■ What the task requires: Switch "catalogue / barcode" to "catalog number" everywhere in the entries below and write the lines out again, with nothing else changed.

■ Saved data entries:
____
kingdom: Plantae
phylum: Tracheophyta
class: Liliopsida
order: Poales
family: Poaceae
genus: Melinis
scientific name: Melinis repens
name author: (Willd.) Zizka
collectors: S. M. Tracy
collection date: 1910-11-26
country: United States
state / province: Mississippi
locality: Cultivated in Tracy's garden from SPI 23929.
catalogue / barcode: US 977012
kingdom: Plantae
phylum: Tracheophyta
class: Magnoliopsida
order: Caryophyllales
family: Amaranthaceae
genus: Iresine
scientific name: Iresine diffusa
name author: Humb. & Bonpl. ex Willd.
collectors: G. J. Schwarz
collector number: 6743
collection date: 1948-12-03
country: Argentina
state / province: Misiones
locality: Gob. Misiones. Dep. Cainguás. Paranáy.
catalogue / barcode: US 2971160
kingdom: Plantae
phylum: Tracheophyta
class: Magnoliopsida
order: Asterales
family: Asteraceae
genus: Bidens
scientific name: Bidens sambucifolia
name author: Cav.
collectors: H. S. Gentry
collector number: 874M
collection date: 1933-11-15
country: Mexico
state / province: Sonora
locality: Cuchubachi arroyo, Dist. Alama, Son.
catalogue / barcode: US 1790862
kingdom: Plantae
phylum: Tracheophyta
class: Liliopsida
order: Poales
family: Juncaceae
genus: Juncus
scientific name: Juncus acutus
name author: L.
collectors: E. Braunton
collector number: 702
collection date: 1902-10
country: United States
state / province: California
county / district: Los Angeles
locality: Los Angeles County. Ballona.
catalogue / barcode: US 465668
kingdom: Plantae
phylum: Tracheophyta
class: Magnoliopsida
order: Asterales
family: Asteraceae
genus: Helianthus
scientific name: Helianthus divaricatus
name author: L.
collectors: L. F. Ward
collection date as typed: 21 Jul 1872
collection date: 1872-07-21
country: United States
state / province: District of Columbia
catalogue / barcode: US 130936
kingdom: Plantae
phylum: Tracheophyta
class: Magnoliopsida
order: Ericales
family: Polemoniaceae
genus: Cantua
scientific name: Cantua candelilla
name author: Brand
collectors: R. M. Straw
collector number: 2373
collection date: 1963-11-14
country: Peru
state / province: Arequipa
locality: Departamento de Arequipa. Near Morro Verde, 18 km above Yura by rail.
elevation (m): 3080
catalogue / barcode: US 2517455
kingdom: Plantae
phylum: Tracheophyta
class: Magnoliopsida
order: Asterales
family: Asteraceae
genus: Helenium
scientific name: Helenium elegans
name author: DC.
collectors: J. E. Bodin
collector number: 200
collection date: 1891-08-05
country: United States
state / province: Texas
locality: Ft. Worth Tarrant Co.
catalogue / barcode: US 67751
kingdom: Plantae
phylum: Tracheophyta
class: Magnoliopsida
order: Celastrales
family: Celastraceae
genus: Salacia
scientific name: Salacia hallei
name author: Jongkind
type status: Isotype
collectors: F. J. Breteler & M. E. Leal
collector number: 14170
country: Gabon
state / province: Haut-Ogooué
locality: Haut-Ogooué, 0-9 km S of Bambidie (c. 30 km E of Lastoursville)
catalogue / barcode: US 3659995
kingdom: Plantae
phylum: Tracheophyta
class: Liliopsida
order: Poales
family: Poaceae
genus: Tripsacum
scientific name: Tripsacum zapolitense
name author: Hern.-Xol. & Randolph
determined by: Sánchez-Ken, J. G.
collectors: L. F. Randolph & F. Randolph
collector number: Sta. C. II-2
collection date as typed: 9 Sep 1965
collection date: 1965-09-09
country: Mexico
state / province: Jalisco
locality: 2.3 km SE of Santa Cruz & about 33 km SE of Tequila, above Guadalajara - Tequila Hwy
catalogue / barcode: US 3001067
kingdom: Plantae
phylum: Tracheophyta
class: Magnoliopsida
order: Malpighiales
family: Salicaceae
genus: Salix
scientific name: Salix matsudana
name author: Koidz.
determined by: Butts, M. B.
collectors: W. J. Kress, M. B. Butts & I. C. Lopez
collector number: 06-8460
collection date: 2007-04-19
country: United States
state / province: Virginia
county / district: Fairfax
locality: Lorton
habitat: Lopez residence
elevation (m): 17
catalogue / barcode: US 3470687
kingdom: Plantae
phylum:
____
■ Answer below:
kingdom: Plantae
phylum: Tracheophyta
class: Liliopsida
order: Poales
family: Poaceae
genus: Melinis
scientific name: Melinis repens
name author: (Willd.) Zizka
collectors: S. M. Tracy
collection date: 1910-11-26
country: United States
state / province: Mississippi
locality: Cultivated in Tracy's garden from SPI 23929.
catalog number: US 977012
kingdom: Plantae
phylum: Tracheophyta
class: Magnoliopsida
order: Caryophyllales
family: Amaranthaceae
genus: Iresine
scientific name: Iresine diffusa
name author: Humb. & Bonpl. ex Willd.
collectors: G. J. Schwarz
collector number: 6743
collection date: 1948-12-03
country: Argentina
state / province: Misiones
locality: Gob. Misiones. Dep. Cainguás. Paranáy.
catalog number: US 2971160
kingdom: Plantae
phylum: Tracheophyta
class: Magnoliopsida
order: Asterales
family: Asteraceae
genus: Bidens
scientific name: Bidens sambucifolia
name author: Cav.
collectors: H. S. Gentry
collector number: 874M
collection date: 1933-11-15
country: Mexico
state / province: Sonora
locality: Cuchubachi arroyo, Dist. Alama, Son.
catalog number: US 1790862
kingdom: Plantae
phylum: Tracheophyta
class: Liliopsida
order: Poales
family: Juncaceae
genus: Juncus
scientific name: Juncus acutus
name author: L.
collectors: E. Braunton
collector number: 702
collection date: 1902-10
country: United States
state / province: California
county / district: Los Angeles
locality: Los Angeles County. Ballona.
catalog number: US 465668
kingdom: Plantae
phylum: Tracheophyta
class: Magnoliopsida
order: Asterales
family: Asteraceae
genus: Helianthus
scientific name: Helianthus divaricatus
name author: L.
collectors: L. F. Ward
collection date as typed: 21 Jul 1872
collection date: 1872-07-21
country: United States
state / province: District of Columbia
catalog number: US 130936
kingdom: Plantae
phylum: Tracheophyta
class: Magnoliopsida
order: Ericales
family: Polemoniaceae
genus: Cantua
scientific name: Cantua candelilla
name author: Brand
collectors: R. M. Straw
collector number: 2373
collection date: 1963-11-14
country: Peru
state / province: Arequipa
locality: Departamento de Arequipa. Near Morro Verde, 18 km above Yura by rail.
elevation (m): 3080
catalog number: US 2517455
kingdom: Plantae
phylum: Tracheophyta
class: Magnoliopsida
order: Asterales
family: Asteraceae
genus: Helenium
scientific name: Helenium elegans
name author: DC.
collectors: J. E. Bodin
collector number: 200
collection date: 1891-08-05
country: United States
state / province: Texas
locality: Ft. Worth Tarrant Co.
catalog number: US 67751
kingdom: Plantae
phylum: Tracheophyta
class: Magnoliopsida
order: Celastrales
family: Celastraceae
genus: Salacia
scientific name: Salacia hallei
name author: Jongkind
type status: Isotype
collectors: F. J. Breteler & M. E. Leal
collector number: 14170
country: Gabon
state / province: Haut-Ogooué
locality: Haut-Ogooué, 0-9 km S of Bambidie (c. 30 km E of Lastoursville)
catalog number: US 3659995
kingdom: Plantae
phylum: Tracheophyta
class: Liliopsida
order: Poales
family: Poaceae
genus: Tripsacum
scientific name: Tripsacum zapolitense
name author: Hern.-Xol. & Randolph
determined by: Sánchez-Ken, J. G.
collectors: L. F. Randolph & F. Randolph
collector number: Sta. C. II-2
collection date as typed: 9 Sep 1965
collection date: 1965-09-09
country: Mexico
state / province: Jalisco
locality: 2.3 km SE of Santa Cruz & about 33 km SE of Tequila, above Guadalajara - Tequila Hwy
catalog number: US 3001067
kingdom: Plantae
phylum: Tracheophyta
class: Magnoliopsida
order: Malpighiales
family: Salicaceae
genus: Salix
scientific name: Salix matsudana
name author: Koidz.
determined by: Butts, M. B.
collectors: W. J. Kress, M. B. Butts & I. C. Lopez
collector number: 06-8460
collection date: 2007-04-19
country: United States
state / province: Virginia
county / district: Fairfax
locality: Lorton
habitat: Lopez residence
elevation (m): 17
catalog number: US 3470687
kingdom: Plantae
phylum:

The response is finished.